There’s always some new technique, or technology, or phrase to get a handle on, and even the most basic practices are fraught. Scandals crop up regularly. Are you really reaching the audience you need to reach? How much money are you wasting.
So when I came across one of the aforesaid new phrases in a recent AdExchanger report, it caught my eye and stopped to read the story.
Some business practices on the internet may not be against the law, the story said, but at the same time they undermine consumer choice. And there’s a new name for this practice—dark patterns.
Dark patterns, according to AdExchanger, are any user interface features that impede consumer decision making. They include difficult subscription cancellation processes, click-to-close buttons that are maddeningly hard to see, tricks like opt-in buttons that are more attractive than the corresponding opt-out option, and dishonest pricing models.
Like many internet “innovations,” such as the cheesy click-bait advertising at the bottom of every story, rise in popularity until brands realize the hit their reputations take as a result.
And in an era where privacy concerns are paramount, regulatory advocates and agencies are tasking note and weighing action.
For the moment, according to AdExchanger, the focus remains on self-regulation. But that approach most of the time yields little real reform.
For the Federal Trade Commission to bring a case, a dark patterns allegation has to qualify under the FTC’s definition of “unfair or deceptive” under Section 5 of the FTC Act. And the challenge is determining to what extent dark patterns overlap with illegal business practices specifically defined as “unfair or deceptive.”
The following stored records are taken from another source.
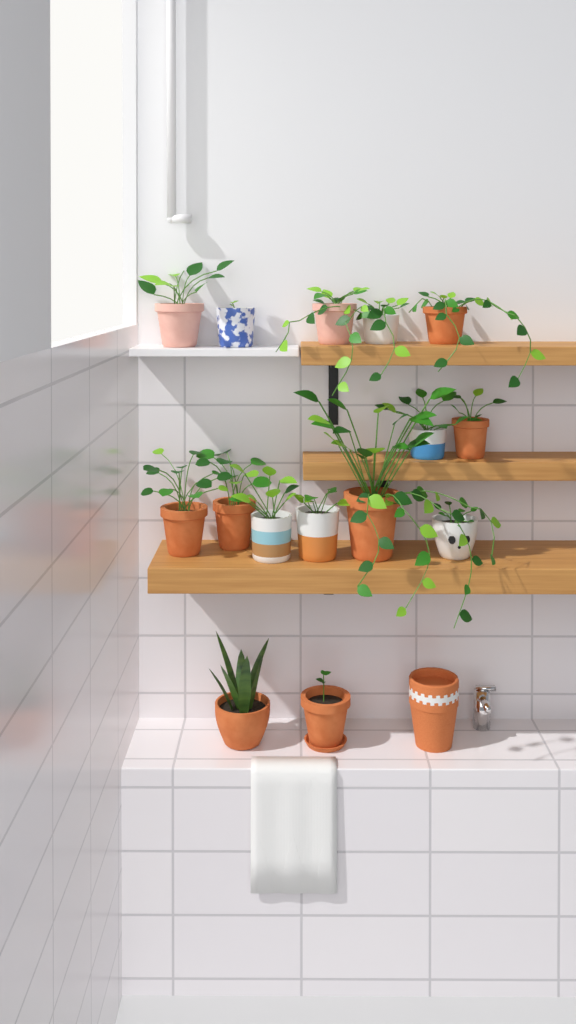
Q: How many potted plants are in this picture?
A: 15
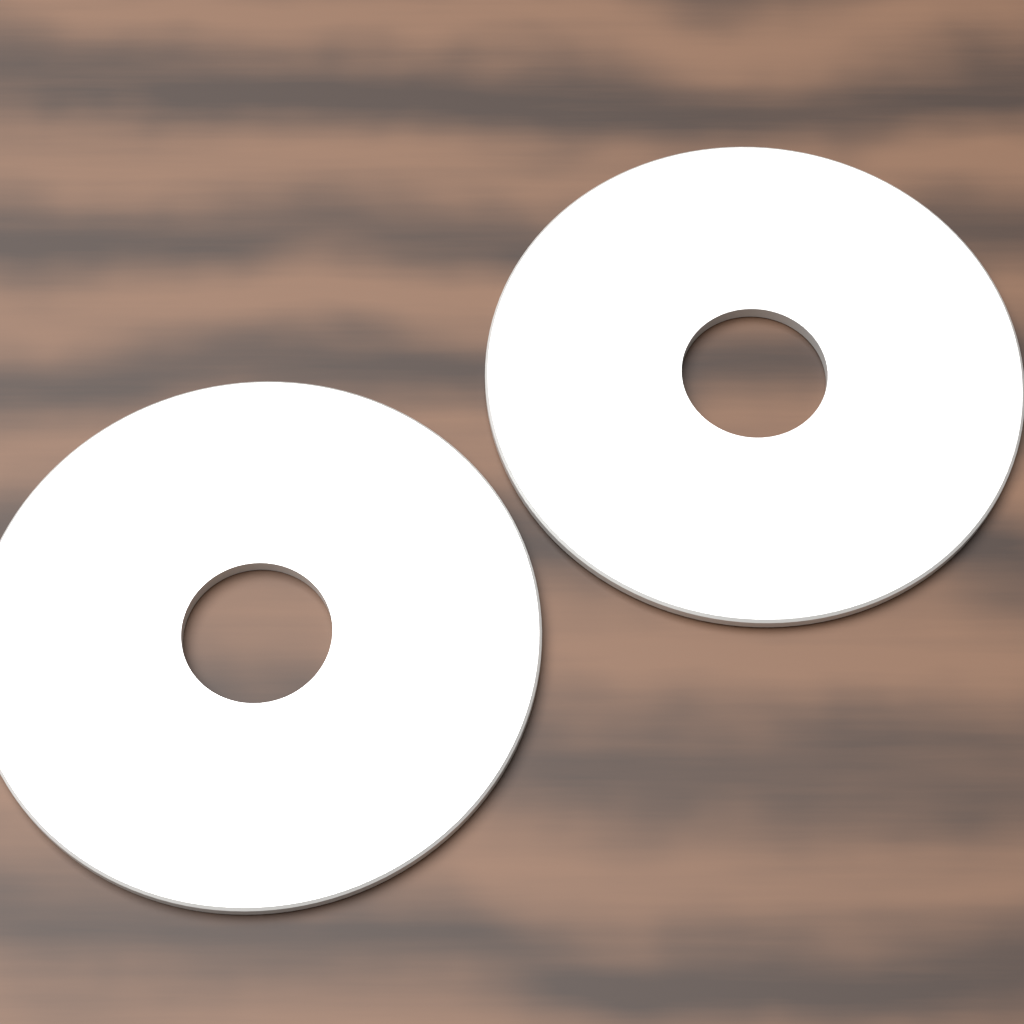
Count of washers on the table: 2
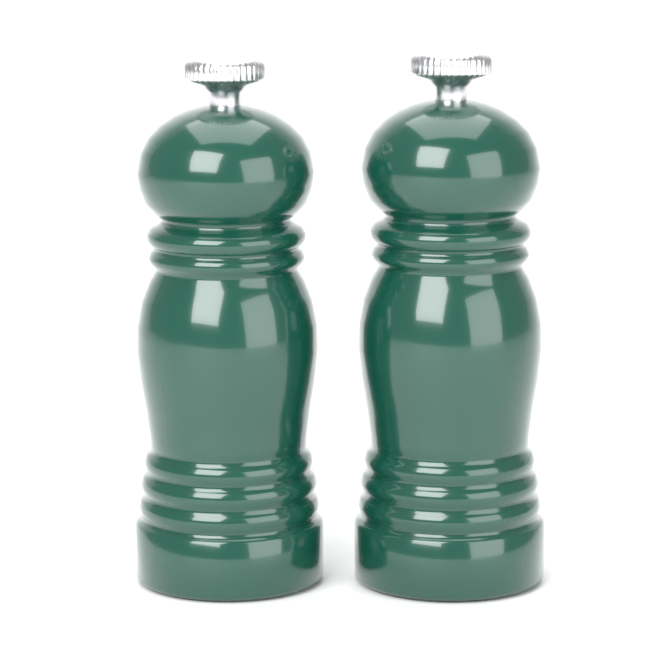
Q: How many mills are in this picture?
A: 2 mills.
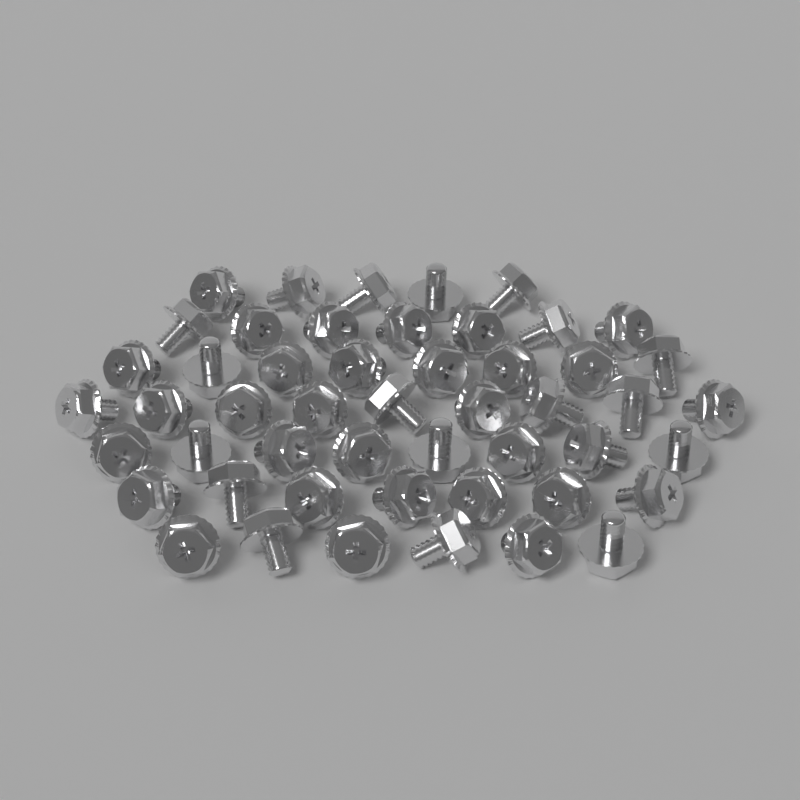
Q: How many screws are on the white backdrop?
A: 50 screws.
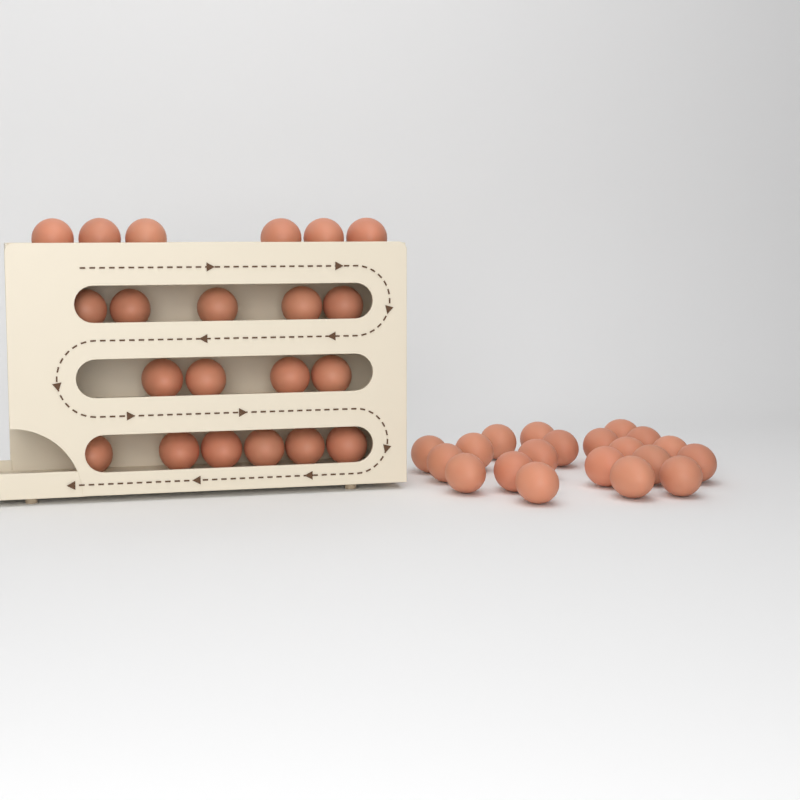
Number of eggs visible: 41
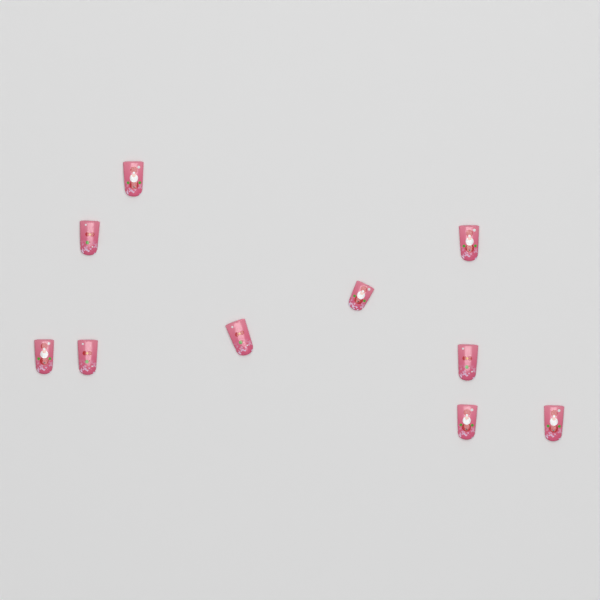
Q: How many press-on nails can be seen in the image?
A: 10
The most common example of dark patterns is automatic subscription renewals, when customers are billed cyclically without their knowledge or consent.
To protect consumers from illegal billing, Congress passed the Restore Online Shoppers’ Confidence Act (ROSCA) in 2010. It was designed specifically to protect against post-transaction charges. It’s actively enforced by the FTC.
Going forward, the FTC’s ability to apply ROSCA beyond subscription traps will expand efforts to combat dark patterns. For example, an “accept all cookies” button that appears brighter and more visually compelling than the “reject all” button could constitute a dark pattern against which enforcement might apply. And regulators are also scrutinizing “drip pricing,” when companies advertise one price but then add other fees that don’t show up until the very end of checkout.
Bottom line: Whether it’s deceptive advertising, or UX tricks, the online world still needs to clean up its act.